Vanwaar die problemen in je rug?
Ik kreeg twee hernia’s in de rug, voor een stuk aangeboren maar voor een groot stuk ook door te werken en slecht mijn rug te gebruiken. Ik moest altijd heffen en sleuren want ik was magazijnier en vorkliftchauffeur voor een periode van veertien jaar. Op mijn 19 heb ik al eens even last gehad aan mijn rug, maar dat is snel verdwenen. Zes jaar geleden ben ik de vorklift opgegaan en toen is het opnieuw begonnen. Het ging van het ene probleem naar het andere. Dan ging het niet meer en heb ik een lange periode thuis gezeten, ongeveer zeven maanden. Ik heb toen aangepast werk gevraagd en dat heb ik twee maanden mogen doen, maar dan was ik ineens te duur. Met als gevolg ontslag wegens medische redenen.

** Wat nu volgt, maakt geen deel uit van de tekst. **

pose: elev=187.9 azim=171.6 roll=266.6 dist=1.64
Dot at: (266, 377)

Moest je dan zo hard werken dat je rug het begaf?
Die veertien jaar telden voor twintig jaar. Dikwijls werkte ik veertien, vijftien, zestien uur per dag. Soms zelfs twintig uur. Soms ook maar gewoon acht uur, maar dat was toch de uitzondering, meestal klopte ik serieus wat overuren. Zeker de eerste vijf à zes jaar. Ik vertrok vaak om vijf uur ’s morgens en kwam om elf uur ’s avonds thuis. En dat voor een jong gastje van 18. Veel sociaal leven had ik niet.
Ik vind het echt schandalig dat ik zoveel tijd in mijn werk heb gestoken, zoveel zaken heb gemist en uiteindelijk als een gewone nummer opzij ben gezet. Daar ben ik heel kwaad over. Ik voel me gebruikt. En dat kan zomaar allemaal, dat is nog het strafste, ze vinden dat normaal.

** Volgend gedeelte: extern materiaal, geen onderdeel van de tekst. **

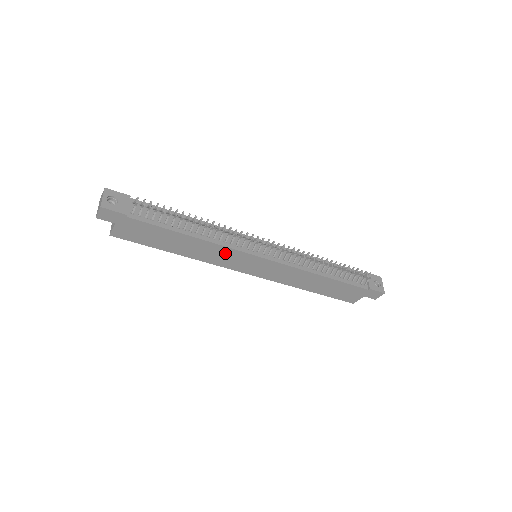
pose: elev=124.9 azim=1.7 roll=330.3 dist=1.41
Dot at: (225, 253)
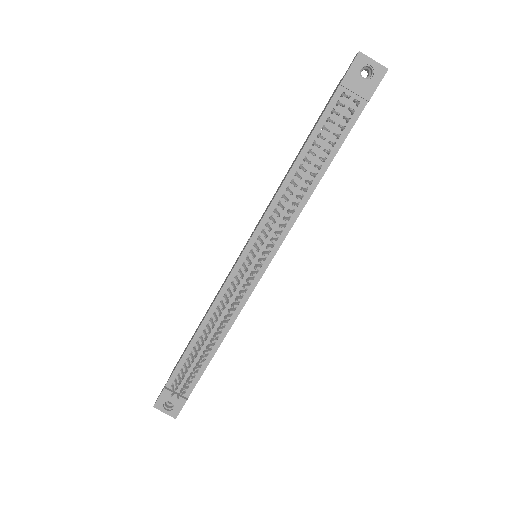
Dot at: occluded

Hoe hebben ze je dan ontslagen?
Ze hebben mij naar de APRIM gestuurd met mijn scans. Daar moesten wij één keer per jaar naartoe voor de arbeidsgeneeskunde, op controle. Ze zeiden daar direct dat ik mijn werk niet meer mocht doen, dus ik kreeg mijn ontslag voor ‘medische redenen’. Ik kon onmiddellijk gaan doppen en de baas moest mij zelfs geen ontslagpremie geven. Dat was gewoon snel een handtekening zetten, handjes schudden en de baas was er vanaf. En ik zat ermee.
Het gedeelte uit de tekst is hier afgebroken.